[Records contained in a dataset]
= Beginning of Section =

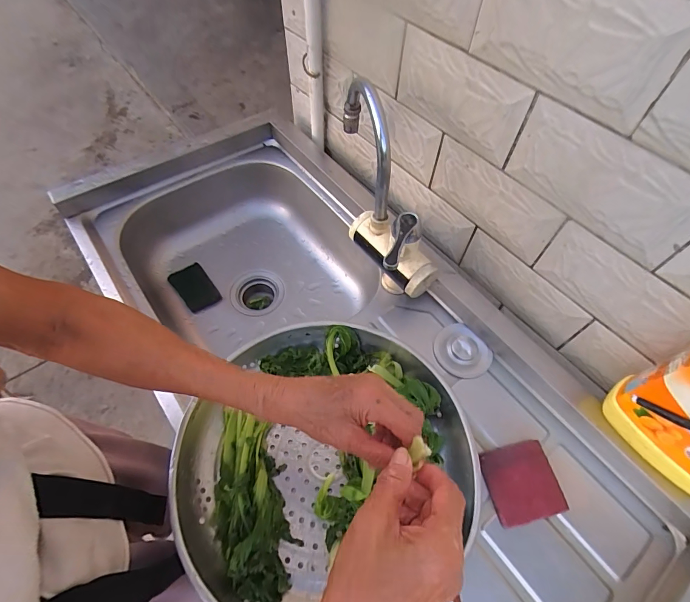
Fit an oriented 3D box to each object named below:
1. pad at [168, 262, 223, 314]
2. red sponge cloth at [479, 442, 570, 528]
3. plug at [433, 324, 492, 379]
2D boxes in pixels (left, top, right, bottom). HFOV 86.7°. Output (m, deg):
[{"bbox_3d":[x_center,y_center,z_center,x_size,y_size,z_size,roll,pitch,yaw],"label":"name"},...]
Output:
[{"bbox_3d":[-0.307,-0.027,0.750,0.066,0.006,0.101,-37,85,-21],"label":"pad"},{"bbox_3d":[0.219,0.225,0.454,0.083,0.012,0.084,-10,60,-7],"label":"red sponge cloth"},{"bbox_3d":[0.174,0.074,0.545,0.076,0.016,0.080,1,59,-1],"label":"plug"}]

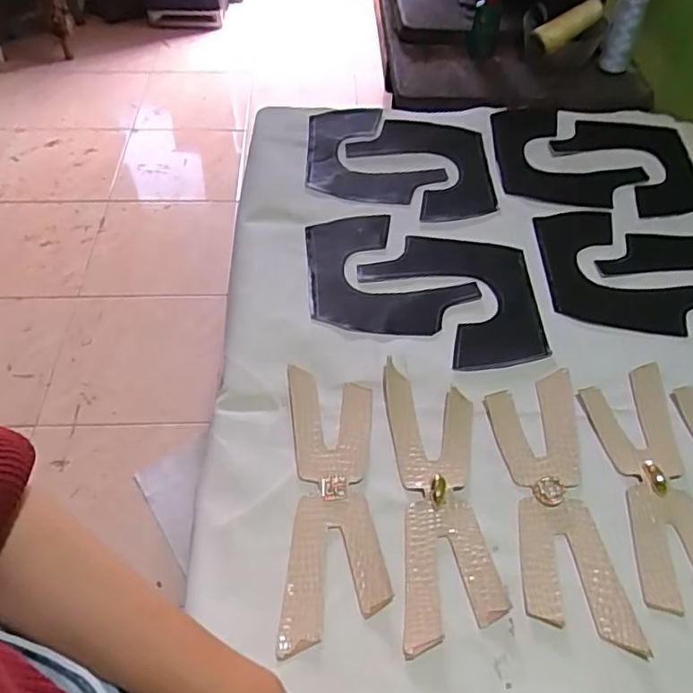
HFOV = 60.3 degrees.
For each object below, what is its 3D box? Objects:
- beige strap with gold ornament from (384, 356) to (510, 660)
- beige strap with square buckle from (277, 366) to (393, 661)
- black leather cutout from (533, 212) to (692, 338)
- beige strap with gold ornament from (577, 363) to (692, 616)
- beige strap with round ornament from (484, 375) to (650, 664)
[{"bbox_3d":[0.076,0.116,0.485,0.073,0.008,0.232,-1,52,0],"label":"beige strap with gold ornament"},{"bbox_3d":[-0.011,0.118,0.484,0.077,0.011,0.229,-1,52,0],"label":"beige strap with square buckle"},{"bbox_3d":[0.336,-0.071,0.642,0.261,0.008,0.170,16,54,13],"label":"black leather cutout"},{"bbox_3d":[0.255,0.116,0.489,0.076,0.007,0.229,-2,52,-1],"label":"beige strap with gold ornament"},{"bbox_3d":[0.168,0.121,0.485,0.074,0.006,0.225,-1,52,0],"label":"beige strap with round ornament"}]

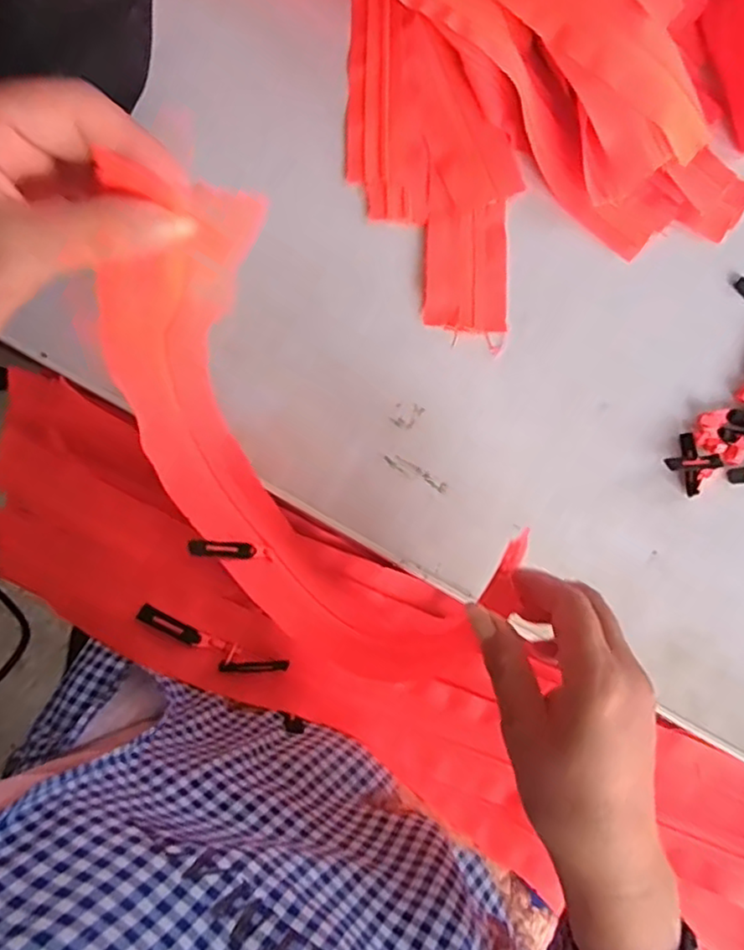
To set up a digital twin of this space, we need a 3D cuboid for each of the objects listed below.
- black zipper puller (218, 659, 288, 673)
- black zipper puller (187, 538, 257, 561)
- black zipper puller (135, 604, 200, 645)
[{"bbox_3d":[-0.081,0.132,0.443,0.045,0.009,0.009,2,78,-1],"label":"black zipper puller"},{"bbox_3d":[-0.103,0.051,0.441,0.048,0.008,0.012,12,73,-43],"label":"black zipper puller"},{"bbox_3d":[-0.140,0.104,0.446,0.046,0.004,0.012,26,79,5],"label":"black zipper puller"}]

= End of Section =

→ TASK STATEMENT: Only output the lines from the one with "To set up a" through the end of the entries above, exactly as they are.

→ SOLVED PROBLEM:
To set up a digital twin of this space, we need a 3D cuboid for each of the objects listed below.
- black zipper puller (218, 659, 288, 673)
- black zipper puller (187, 538, 257, 561)
- black zipper puller (135, 604, 200, 645)
[{"bbox_3d":[-0.081,0.132,0.443,0.045,0.009,0.009,2,78,-1],"label":"black zipper puller"},{"bbox_3d":[-0.103,0.051,0.441,0.048,0.008,0.012,12,73,-43],"label":"black zipper puller"},{"bbox_3d":[-0.140,0.104,0.446,0.046,0.004,0.012,26,79,5],"label":"black zipper puller"}]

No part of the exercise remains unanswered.